Le 17 mai 2019, les époux [Z] ont sollicité un tour d’échelle pour tailler la haie le 25 mai 2019, courrier déposé chez M. [O], resté sans réponse. Leur conseil a dû réitérer la demande par l’intermédiaire du conseil adverse pour le 1er juin. Ceci révèle qu’en dépit des multiples marques de bonne volonté de ses voisins et de la procédure en cours, M. [O] persiste dans une attitude inadaptée à des relations de voisinage normales.

Au regard de l’ensemble des éléments produits, M. [O] ne démontre pas l’existence d’une faute des intimés dans l’exécution du jugement rendu par le tribunal d’instance justifiant l’octroi des dommages-intérêts qu’il réclame.

Enfin, il n’y a pas non plus lieu de donner acte à M. [O] d’un engagement qu’il ne prend pas et que ses adversaires ne formulent pas dans leurs conclusions devant la cour, une telle disposition étant dépourvue d’effet juridique.

Sur la demande reconventionnelle de dommages-intérêts pour procédure abusive

Les époux [Z] reprochent à M. [O] de faire un usage abusif de son droit de propriété et de son droit d’ester en justice.

Il est effectivement établi que malgré les tentatives d’obstruction de M. [O], le jugement du 16 mars 2015 a été exécuté dans les délais prescrits de sorte que la procédure devant le juge de l’exécution ne se justifiait pas. En effet, si la végétation avait pu repousser ensuite, M. [O] n’a fait aucune démarche amiable pour obtenir qu’il y soit remédié et n’a pas démontré que la végétation déplorée provenait de l’héritage voisin et non d’un manque d’entretien de son propre fonds. Au contraire, les époux [Z] établissent qu’ils ont avec patience et persévérance, tenté de respecter leurs obligations légales mais que ces tentatives ont été constamment contrecarrées par M. [O]. Ils ont finalement supprimé la clôture en rondins de bois qui avait l’heur de déplaire, pour des motifs obscurs, à leur voisin, ce qu’ils n’avaient pas l’obligation de faire. Ceci n’a cependant pas apaisé ses revendications incessantes.
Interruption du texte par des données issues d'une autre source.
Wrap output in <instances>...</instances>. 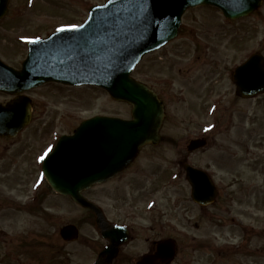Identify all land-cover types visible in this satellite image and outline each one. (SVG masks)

L’ensemble des éléments du dossier, y compris les propres écrits de M. [O], démontrent que mécontent de n’avoir obtenu l’arrachage de la haie litigieuse, il a tenté de mettre en échec l’exécution de la décision rendue par le juge d’instance dans le but unique d’obtenir des avantages pécuniaires indus. Ses exigences inadaptées, son comportement violent et injurieux, ses récriminations injustes, ses affirmations fausses sont constitutifs d’un harcèlement systématique, incompatible avec des relations normales de voisinage. Ils ont causé aux époux [Z], contraints en dépit de leurs efforts réitérés de se défendre en justice contre des affirmations mensongères et des prétentions abusives pendant près de trois ans, un préjudice grave justifiant les dommages-intérêts réclamés.

PAR CES MOTIFS, LA COUR

Rejette la demande de voir écarter des débats les conclusions n° 4 de M. [O] ;

Déclare l’appel recevable ;

Infirme le jugement rendu le 16 octobre 2017 par le juge de l’exécution du tribunal de grande instance de Nantes en ses dispositions contestées ;

Statuant à nouveau,

Rejette l’intégralité des demandes de M. [O] ;

Condamne M. [Z] [O] à payer aux époux [C] et [D] [Z] une somme de 3.000 euros à titre de dommages-intérêts ;

Condamne M. [Z] [O] à payer aux époux [C] et [D] [Z] une somme de 4.000 euros sur le fondement de l’article 700 du code de procédure civile ;

Condamne M. [Z] [O] aux entiers dépens de la procédure de première instance et d’appel.